“Literally out of control” is how Dr. James Orbinksi described the global HIV/AIDS epidemic last Wednesday. Speaking at Hart House on World AIDS Day Orbinski said that 20 million people have already died from the disease, and 42 million people, a larger population than that of Canada, are currently suffering from it. And the pandemic shows few signs of slowing down: Last year in Sub-Saharan Africa alone, 3 million people contracted HIV/AIDS. It is the worst health disaster of our time, Orbinski said, probably of all human history.

During his speech, Orbinski, former head of the Nobel Prize-winning Medecins Sans Frontieres (Doctors Without Borders), vented his frustration at the spread of the disease.

“HIV is as treatable as diabetes,” he said. If given the proper anti-retroviral drugs, victims of HIV can lead long, relatively normal lives. But because 95% of those infected live in impoverished countries and can’t afford the expensive drugs, Orbinski said, they “haven’t got a hope in hell of living a long, happy life.” Many die simply because they are poor.

Orbinski believes that lack of access to anti-retroviral drugs, which are made in the West by private pharmaceutical corporations, is the result of a “profound…political failure” caused by “the intransigence of governments like Canada, South Africa, and the World Trade Organization and the United Nations.”

Orbinski said that the developed world has created a global environment in which economics, not humanitarian values, decide the fate of millions. The prevailing economic ideology “attempts to place society in the market,” Orbinski said, “and the challenge is to completely reverse that so the market serves the needs of society, not the other way around.”

On an evening when many wear red ribbons that are soon discarded, Orbinski said effective action must replace empty gestures and hollow rhetoric.

“The willingness of people and governments to act has been sanitized,” he said. “HIV/AIDS has become just a humanitarian cause. [In order to create real solutions] we have to move beyond the simplistic goodness and the moral righteousness of compassion and charity.”

Orbinski also put the onus on students in the audience to affect positive change. “There are a number of initiatives here at U of T that I would encourage people to get involved in.”
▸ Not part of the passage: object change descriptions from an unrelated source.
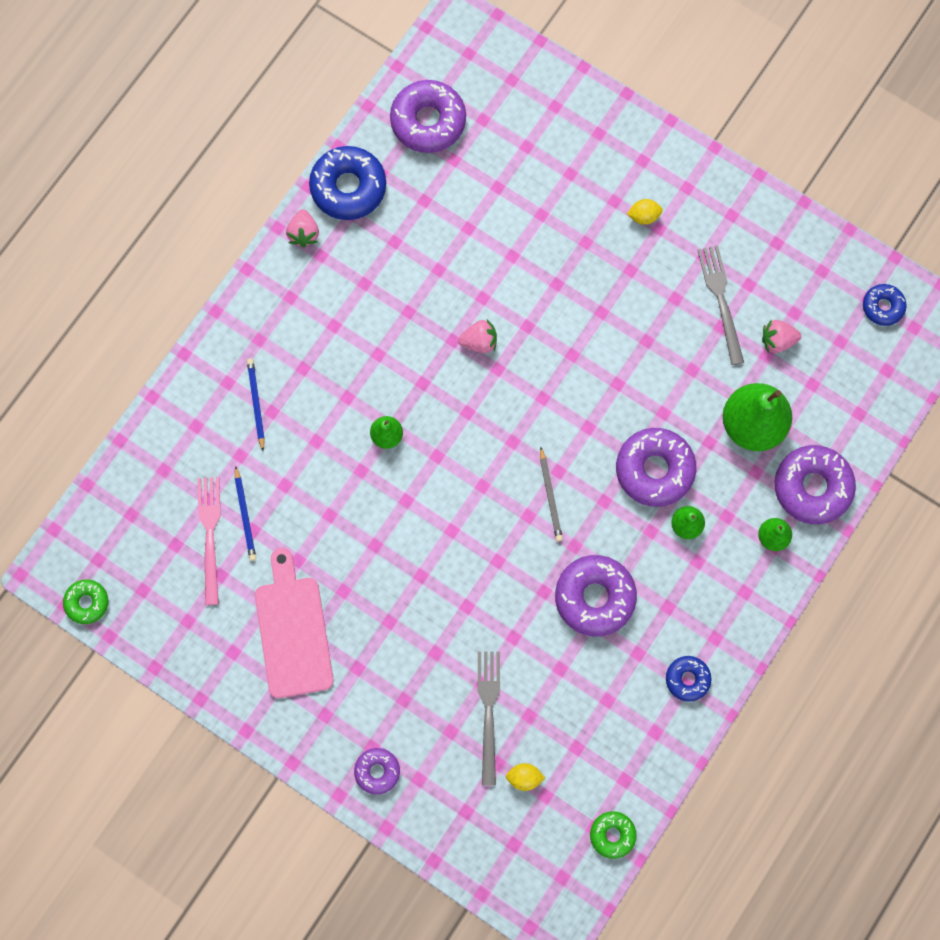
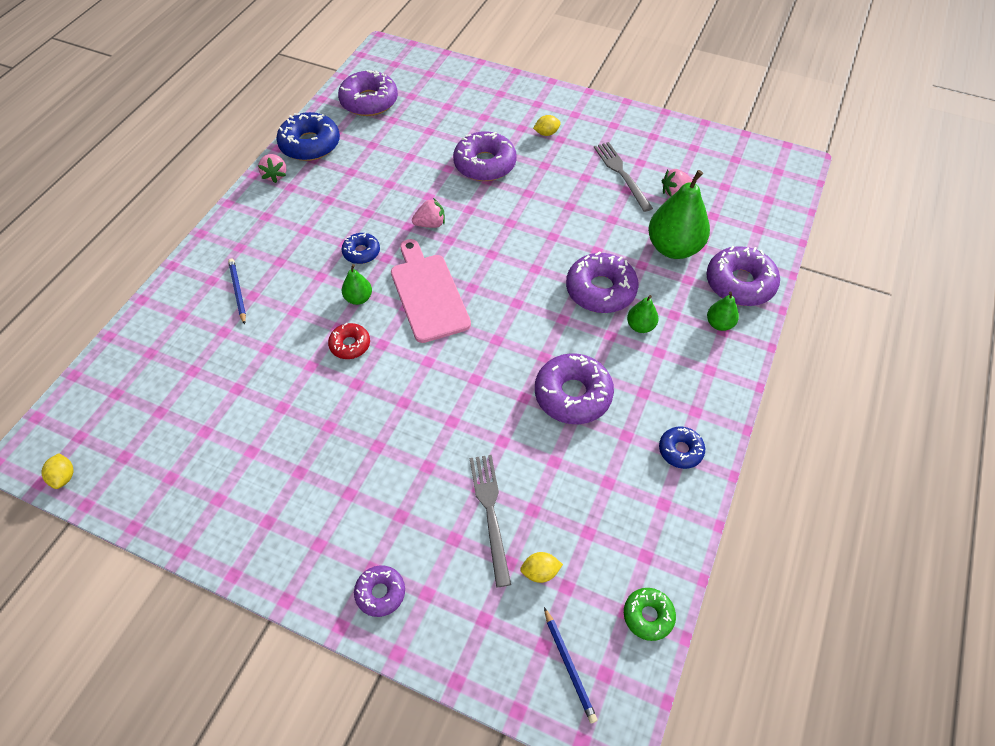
camera: 10 degrees left, 20 degrees down
green donut [63,579,108,624] -> yellow lemon [41,453,74,489]
pink fork [197,477,221,605] -> none
blue pencil [235,466,256,561] -> blue pencil moved to [544,607,597,723]
pink cutting board [255,548,334,698] -> pink cutting board moved to [391,239,471,343]
grey pencil [540,447,563,541] -> none
blue donut [863,284,907,326] -> blue donut moved to [341,233,380,264]
none -> red donut [328,323,370,359]
none -> purple donut [453,131,517,181]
One such initiative is Students Against Global AIDS (www.treatthepeople.com), which has just opened a chapter on campus. Melanie Campbell, president of SAGA at U of T, also spoke at the event and urged students to lend their support in order to ensure that “medicines developed here [at Canadian universities] reach those who can’t afford it.”

She pointed out that in the past, students at other universities have had a dramatic effect on the struggle against AIDS. In 2001, Yale University and Bristol-Meyers, which collaborate to produce AIDS drugs, reduced the cost of their drugs for the developing world from $1600 to just $55 per year after coming under pressure from students, alumni, and faculty members.

Orbinski exhorted students at U of T to join the global fight against AIDS.

“Don’t just be passive recipients of knowledge,” he urged. “Don’t be passive human beings.”